There were plenty of chances for the Huskers to size up their Big Eight and Big 12 foes because they would come to meets in Lincoln because the Devaney Center has one of the nation’s best hydraulic-banked tracks.
The Big Ten also has become much more competitive than when the Huskers first joined for the 2012 indoor and outdoor seasons. Yet there’s still plenty of competition in the Midwest where Pepin said the Huskers don’t have to travel to Michigan or Penn State.
“It wasn’t as tough as it is right now,” Pepin said. “The conference is so much better. There are new coaches, schools have new facilities, so they don’t have to travel as much to find good competition.”
Pepin said the ideal roster sizes at this point are roughly 50 men and 60 women. Smaller numbers mean more time for coaches to spend with athletes individually.
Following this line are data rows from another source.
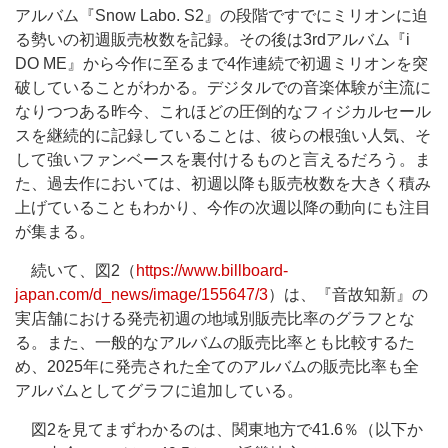
アルバム『Snow Labo. S2』の段階ですでにミリオンに迫
る勢いの初週販売枚数を記録。その後は3rdアルバム『i
DO ME』から今作に至るまで4作連続で初週ミリオンを突
破していることがわかる。デジタルでの音楽体験が主流に
なりつつある昨今、これほどの圧倒的なフィジカルセール
スを継続的に記録していることは、彼らの根強い人気、そ
して強いファンベースを裏付けるものと言えるだろう。ま
た、過去作においては、初週以降も販売枚数を大きく積み
上げていることもわかり、今作の次週以降の動向にも注目
が集まる。
続いて、図2（
https://www.billboard-
japan.com/d_news/image/155647/3
）は、『音故知新』の
実店舗における発売初週の地域別販売比率のグラフとな
る。また、一般的なアルバムの販売比率とも比較するた
め、2025年に発売された全てのアルバムの販売比率も全
アルバムとしてグラフに追加している。
図2を見てまずわかるのは、関東地方で41.6％（以下か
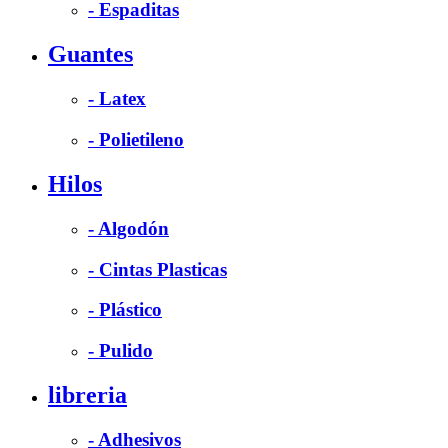
- Espaditas
Guantes
- Latex
- Polietileno
Hilos
- Algodón
- Cintas Plasticas
- Plástico
- Pulido
libreria
- Adhesivos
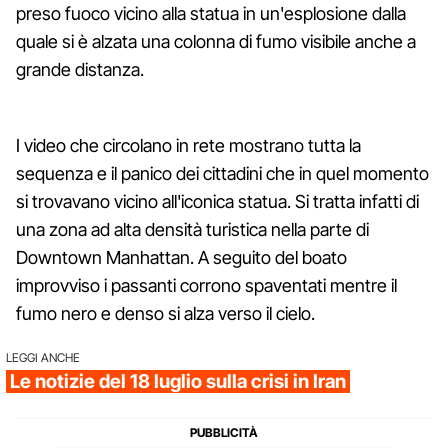
preso fuoco vicino alla statua in un'esplosione dalla
quale si è alzata una colonna di fumo visibile anche a
grande distanza.
I video che circolano in rete mostrano tutta la
sequenza e il panico dei cittadini che in quel momento
si trovavano vicino all'iconica statua. Si tratta infatti di
una zona ad alta densità turistica nella parte di
Downtown Manhattan. A seguito del boato
improvviso i passanti corrono spaventati mentre il
fumo nero e denso si alza verso il cielo.
LEGGI ANCHE
Le notizie del 18 luglio sulla crisi in Iran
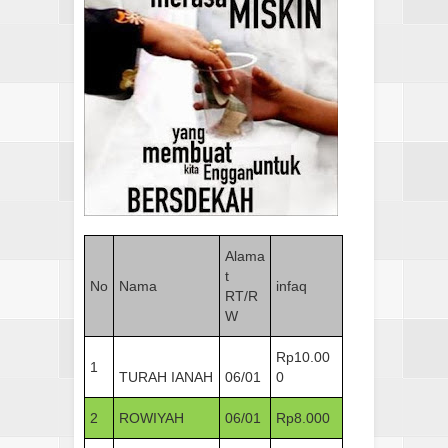
Alama
t
No
Nama
infaq
RT/R
W
Rp10.00
1
TURAH IANAH
06/01
0
2
ROWIYAH
06/01
Rp8.000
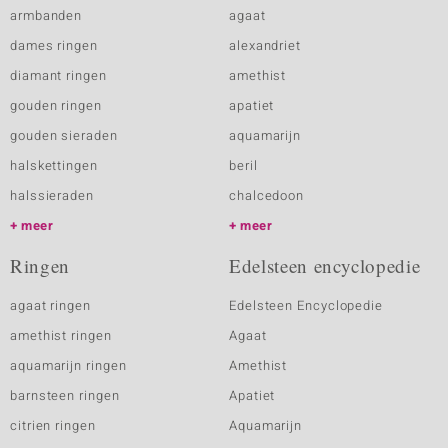
armbanden
agaat
dames ringen
alexandriet
diamant ringen
amethist
gouden ringen
apatiet
gouden sieraden
aquamarijn
halskettingen
beril
halssieraden
chalcedoon
meer
meer
Ringen
Edelsteen encyclopedie
agaat ringen
Edelsteen Encyclopedie
amethist ringen
Agaat
aquamarijn ringen
Amethist
barnsteen ringen
Apatiet
citrien ringen
Aquamarijn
“We want people out there by the end of their freshman year who can make it to the conference meet,” Pepin said. “It will give all our coaches more time with the higher-level athletes. We’re putting more emphasis now on nationals. It takes time to get them up there.
“When we’re looking for kids at that level, they have to be good enough to get into the meet. Getting people in who are immediately at the top of the conference means having more people scoring at the national meet.”
The build up of national-level talent already is underway with Nebraska’s throwers and jumpers.
“In the field events, we’re pretty doggone good,” Pepin said. “On the men’s side in the field events we don’t have many holes. The women’s side it’s pretty much the same except for maybe the pole vault. We’re working to get more high-level people on the track.”
Alex Talley and Maxwell Otterdahl already have cracked the Huskers’ all-time charts in the weight throw and shot put since transferring from North Dakota State. Kansas State transfer Taylor Latimer set a school record in the weight throw in her first meet as a Husker Jan. 15 at the Graduate Classic.